[IPSM] Spending rules flouted in policing Kanesatake

luvnrev at colba.net luvnrev at colba.net
Tue Dec 12 05:16:04 PST 2006


Spending rules flouted in policing Kanesatake
Budget tripled in 24 months, audit finds

JEFF HEINRICH

The Gazette

Monday, December 11, 2006

First the blame fell on the Mohawks and their financial managers. Now it's
falling on Ottawa.

Two big federal departments under the former Liberal government broke
Treasury Board rules in spending more than $4 million to police Kanesatake
between April 2003 and April 2005, according to a draft audit.

Prepared for Public Safety Minister Stockwell Day, the audit details
financial irregularities before and after a botched Kanesatake Mohawk
Police operation in January 2004.

The money started flowing even though there was no proof of an
organized-crime wave that required extra policing in the community, says
the report by the Gatineau consulting firm Samson & Associates.

And the Jan. 12 raid went ahead despite warnings by the Surete du Quebec
and Quebec's Public Security Department that it was poorly planned and
would likely fail, it added.

Instead of being evaluated and approved beforehand, most of the payouts
were green-lighted even after the money had already been spent, the audit
also found.

Those kinds of practices contravened Treasury Board rules that stipulate
funds be approved before expenses are incurred - not after - and only if
there's a "reasonable expectation that the recipients will meet specified
objectives," the Samson audit says.

A preliminary draft "fact sheet" written by Samson last August put the
blame for financial mismanagement on Kanesatake's band council, led by
then-grand chief James Gabriel, and on the community's third-party
manager, the accounting firm PricewaterhouseCoopers.

The new, longer report - obtained by Radio-Canada and the CBC and aired on
their TV and radio newscasts last night - throws the net farther,
implicating Indian and Northern Affairs Canada and the aboriginal policing
directorate of Public Safety and Emergency Preparedness Canada.

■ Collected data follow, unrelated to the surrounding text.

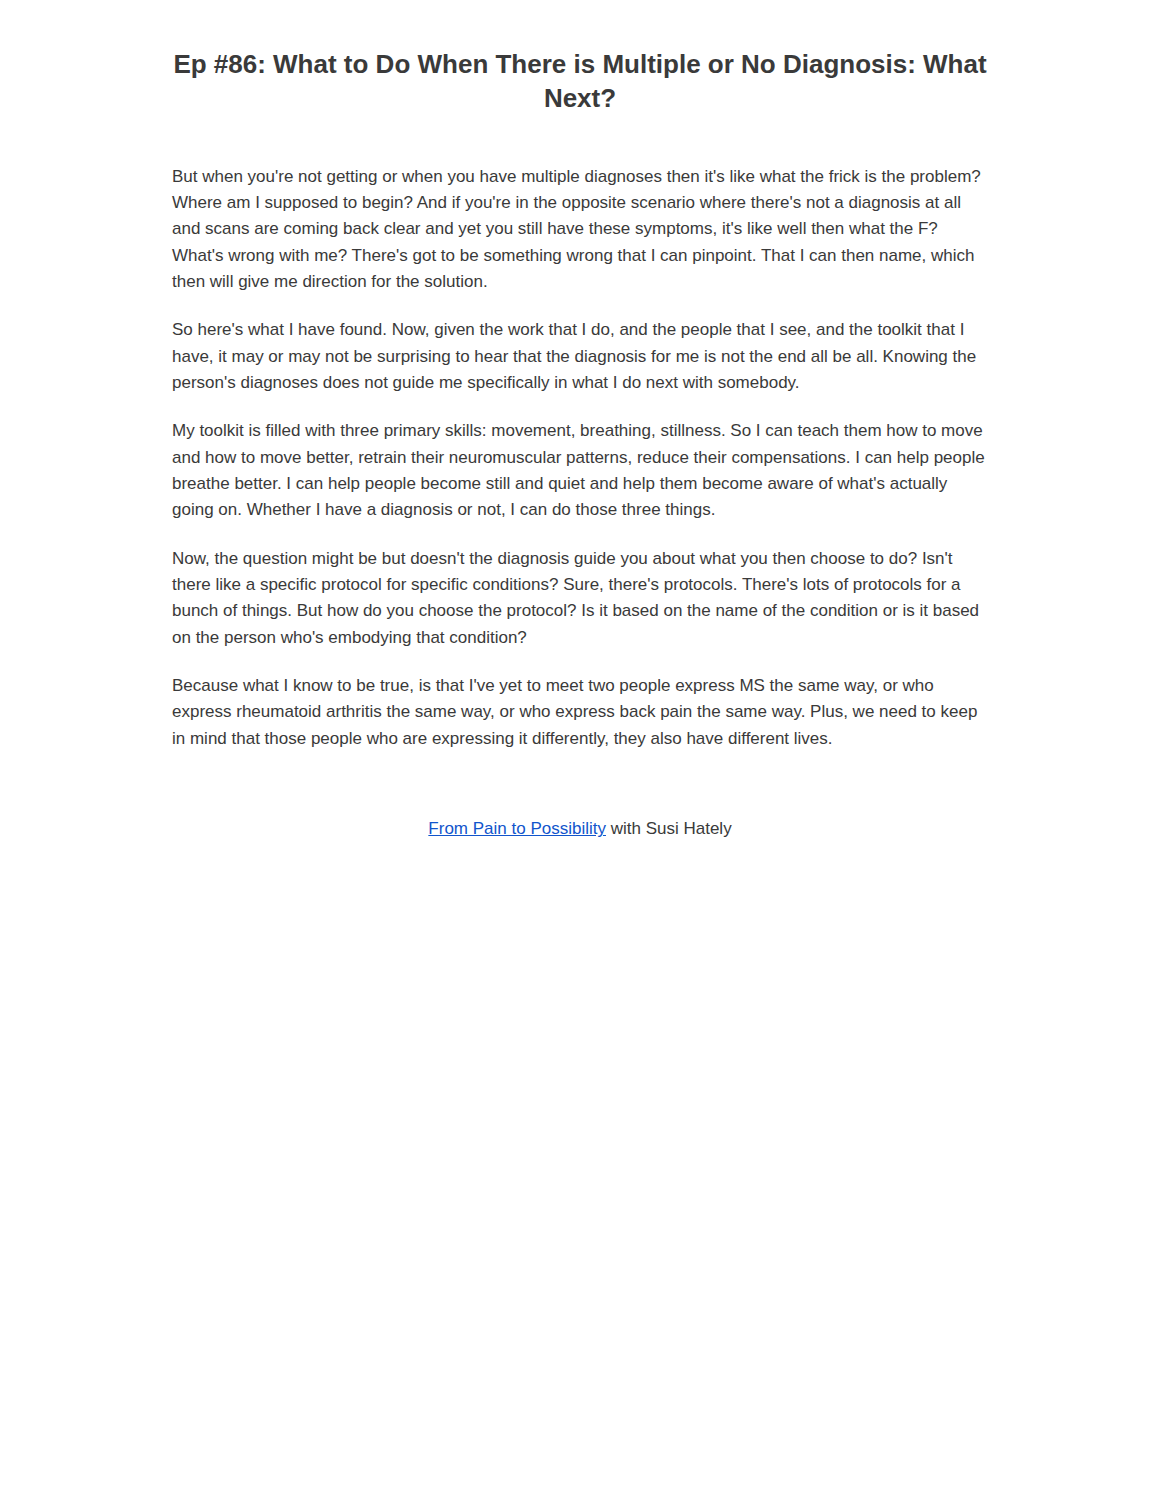Ep #86: What to Do When There is Multiple or No Diagnosis: What Next?
But when you're not getting or when you have multiple diagnoses then it's like what the frick is the problem? Where am I supposed to begin? And if you're in the opposite scenario where there's not a diagnosis at all and scans are coming back clear and yet you still have these symptoms, it's like well then what the F? What's wrong with me? There's got to be something wrong that I can pinpoint. That I can then name, which then will give me direction for the solution.
So here's what I have found. Now, given the work that I do, and the people that I see, and the toolkit that I have, it may or may not be surprising to hear that the diagnosis for me is not the end all be all. Knowing the person's diagnoses does not guide me specifically in what I do next with somebody.
My toolkit is filled with three primary skills: movement, breathing, stillness. So I can teach them how to move and how to move better, retrain their neuromuscular patterns, reduce their compensations. I can help people breathe better. I can help people become still and quiet and help them become aware of what's actually going on. Whether I have a diagnosis or not, I can do those three things.
Now, the question might be but doesn't the diagnosis guide you about what you then choose to do? Isn't there like a specific protocol for specific conditions? Sure, there's protocols. There's lots of protocols for a bunch of things. But how do you choose the protocol? Is it based on the name of the condition or is it based on the person who's embodying that condition?
Because what I know to be true, is that I've yet to meet two people express MS the same way, or who express rheumatoid arthritis the same way, or who express back pain the same way. Plus, we need to keep in mind that those people who are expressing it differently, they also have different lives.
From Pain to Possibility with Susi Hately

Ottawa spent $4,266,000 on the Kanesatake Mohawk Police from April 1,
2003, to March 31, 2005, the study shows, while Quebec's Public Security
Department put in $1,248,000.

The money was meant to bring safety to a sparsely inhabited community of
1,300 people, but it didn't.

The raid ended with the burning down of Gabriel's house and a two-day
standoff with residents at the community's police station, where 67 native
police officers and special constables were holed up until they were
allowed out.

After that, they patrolled only outside, on the fringes of the community
50 kilometres west of Montreal. The SQ took over occasional patrols
inside, with day-to-day policing left to community "watch teams" with no
official mandate.

Despite its ineffectiveness, in the six months after the raid the
Kanesatake Mohawk Police grew to have more than 130 native officers,
auxiliaries and civilian staff on its payroll, many of them very well paid
- including some who made more than $200,000 a year, tax-free, according
to the audit.

The officers came from all over Quebec. The Mi'kmaq community of Listuguj
contributed the most: 26 were paid a total of $775,725 in 2004 and 2005.
Second was Manawan, with 23 officers and a total bill of $236,675.
Thirteen officers from Kanesatake racked up $327,231 in salaries, while
five high-ranking officers of Kahnawake's force, which helped end the
January 2004 standoff, billed $414,176.

Those costs - as well as purchases of police vehicles and weapons, hotel
bills and meals - made Kanesatake's policing budget triple in just 24
months. Normally set at $1.3 million a year, it shot up to $2.2 million in
2003-04 and up again to $3.3 million in 2004-05.

When the first Samson report was leaked to the media in October, Gabriel
defended the expenses, saying they had all been approved by Quebec and
Ottawa. Since then, he and and his former chief of police, Terry Isaac,
have hired an Ottawa law firm to threaten the government and media with
legal action for airing the matter publicly.

Three weeks ago, they sent notices of defamation to the government as well
as the CBC and The Gazette, objecting to the first draft report and its
discussion on Parliament Hill by Day - who said he was "very disturbed" by
the alleged mismanagement of funds - and by the media.

The Gazette has obtained a copy of the expanded version of the audit,
which is dated Nov. 8 and was sent out for comment to several players in
the file, including Gabriel. After review, a final report is expected to
be made public by Day early in 2007, before a possible federal election.